If ‘Low Pressure Zone’ and ‘Orbiting’ were hints at the world beyond the window, a brief glimpse allowed through the mercy of a breeze then ‘Ennio’s Eden’ is forced re-entry, immersion of the highest degree. As meditative reflection at the crossroads of the past and future its use of the always optimistic Lars Von Trier’s Antichrist
is luridly dichotomic, acting as both friend and snake charmer, signaling the descent into oblivion ahead. And it’s a forewarning of the utmost conviction; the cataclysm of the album’s red giant artwork is matched in fury by Richmond in ways that he’s only ever hinted at in the past. The pummeling heartbeat of ‘Demon Drum’, the throb of ‘Inviolable’s almost r&b leaning halfstep, the snarling shards of bass that cut through ‘Lurking In The Shadows’ like glass – this is Clubroot at his most insistent, his most crowd-pleasing.
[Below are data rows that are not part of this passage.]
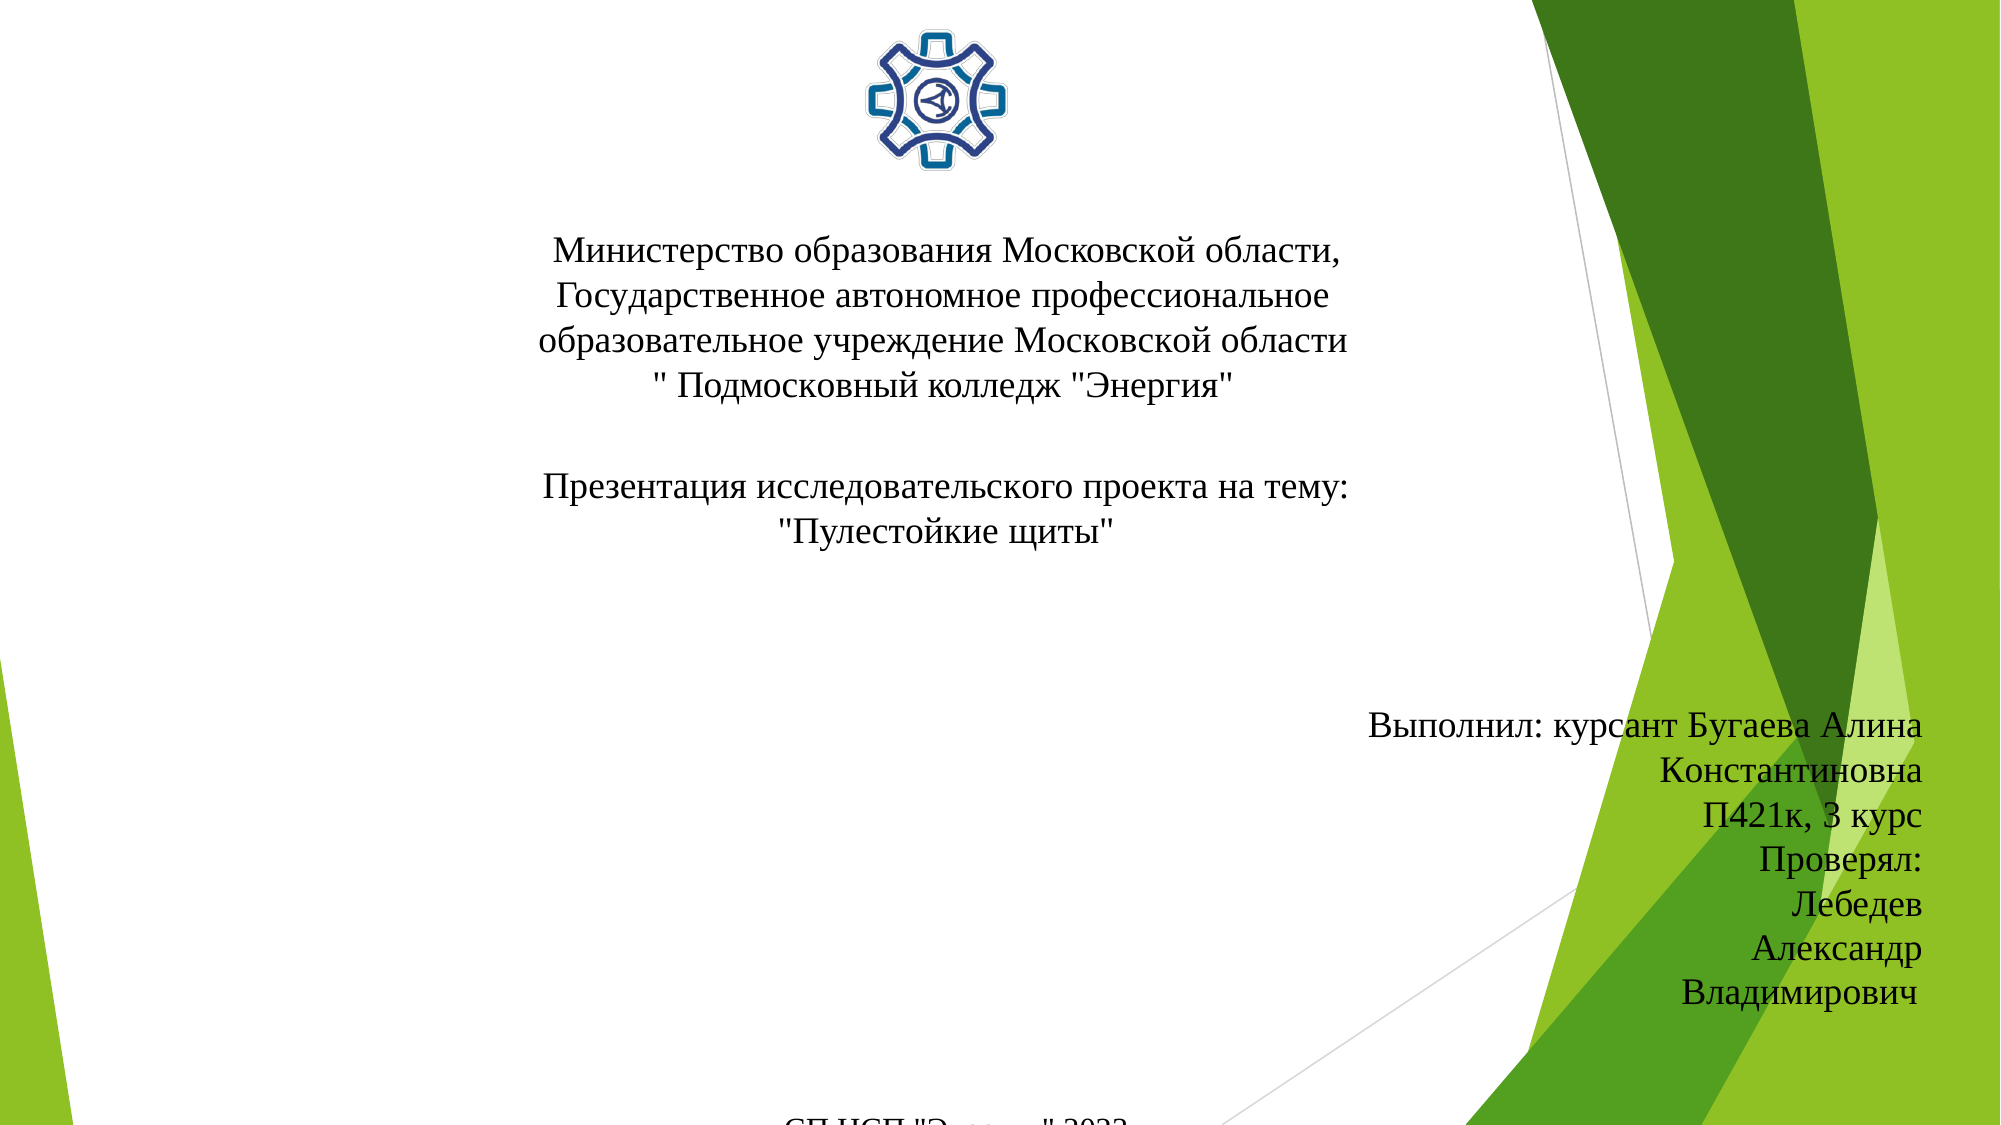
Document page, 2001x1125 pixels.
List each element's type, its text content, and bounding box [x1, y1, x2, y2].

text_box Выполнил: курсант Бугаева Алина Константиновна П421к, 3 курс Проверял: Лебедев Александр Владимирович СП ЦСП "Энергия" 2023г [782, 699, 1923, 1125]
text_box Презентация исследовательского проекта на тему: "Пулестойкие щиты" [540, 461, 1354, 552]
text_box Министерство образования Московской области, Государственное автономное профессиональное образовательное учреждение Московской области " Подмосковный колледж "Энергия" [535, 225, 1349, 406]
text_box [859, 23, 1014, 177]
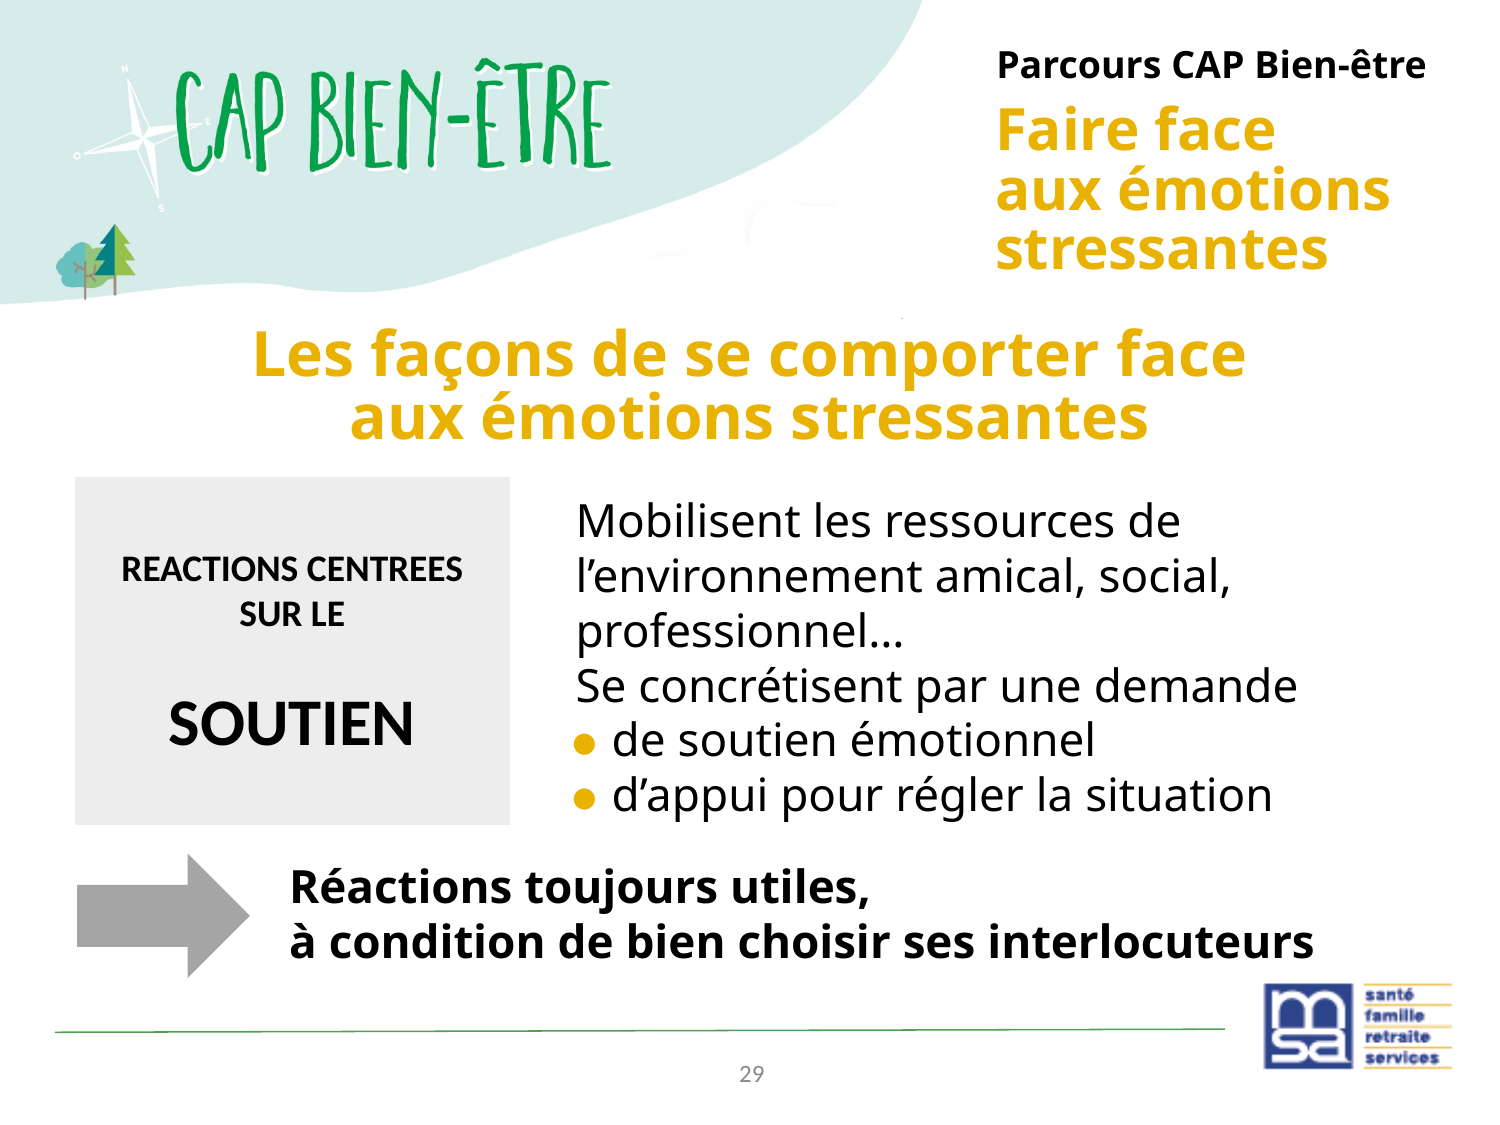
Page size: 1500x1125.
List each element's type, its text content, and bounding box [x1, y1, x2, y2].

Even his expanded use of vocals in ‘Demon Drum’, ‘Restraint’ and ‘Lurking In The Shadows’ fail to provide much-needed comfort; instead he turns the tables on their complacency, strangling them into mutated garbles and lost transmissions. Stuttering and pitch-shifted, he robs them of their identity but not their intent, making them suffer in broken prayer.
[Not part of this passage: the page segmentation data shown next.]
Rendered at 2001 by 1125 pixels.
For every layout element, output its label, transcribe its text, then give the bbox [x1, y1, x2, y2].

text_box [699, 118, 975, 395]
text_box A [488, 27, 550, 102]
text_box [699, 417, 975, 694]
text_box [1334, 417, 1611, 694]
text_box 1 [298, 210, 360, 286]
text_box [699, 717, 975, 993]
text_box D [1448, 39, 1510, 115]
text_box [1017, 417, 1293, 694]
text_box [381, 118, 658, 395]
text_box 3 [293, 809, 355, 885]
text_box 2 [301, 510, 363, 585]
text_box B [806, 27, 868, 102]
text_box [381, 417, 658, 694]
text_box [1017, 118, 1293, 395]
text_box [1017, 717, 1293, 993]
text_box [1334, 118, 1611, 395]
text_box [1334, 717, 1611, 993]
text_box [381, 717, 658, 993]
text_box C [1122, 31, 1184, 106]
Even when Richmond appears at his most taciturn with the sweeping nostalgia of ‘Left-Hand Path’ or the broken halo of ‘Faith In Her’ can he not help but reveal the malignant menace just waiting in the wings. If ‘Left-Hand Path’ is the exploration of that treasured Eden, ‘Summons’ is the cautionary warning against that which seems so magnificent, rendering the waiting discoveries as illusory, a shaman’s farce; wide-eyed wonder now becomes threatening, evil. And when Clubroot brings those hopeful and lilting melodies back in ‘Inviolable’, that which seemed so innocent is revealed as diabolical, the perfect accompaniment to his snarling, malevolent….. his suffocating
compulsion. The painter’s palette is still the same, but the brush strokes are now far more defined, more nuanced, dripping with loss, love….. life
. On album closer ‘Restraint’ he can’t help but avoid sinking into the moody blues, achingly holding back, treasuring its namesake by keeping its cards close to its chest, staying his hand from the inevitable goodbye. And then like a puff of smoke, the last breath of the day…. fade to black
is many things: it’s Richmond’s most subtle, most effective outing to date. His most assured, seemingly most comfortable piece of work; gone are the reactions and the portraits of landscapes caught in the fury of a storm or sunset. In its place is progression, diligence… songs
replacing intuition. A warmer embrace now surrounds the sterile hostility of the alien voids that Clubroot has captured so perfectly in the past; now he’s no longer a stranger amidst the debris and the ruin. The tunnels and back alleys he walks through are now unmistakably his, and with that acceptance, that familiarity and that confidence has Clubroot crafted his most immaculate outing to date.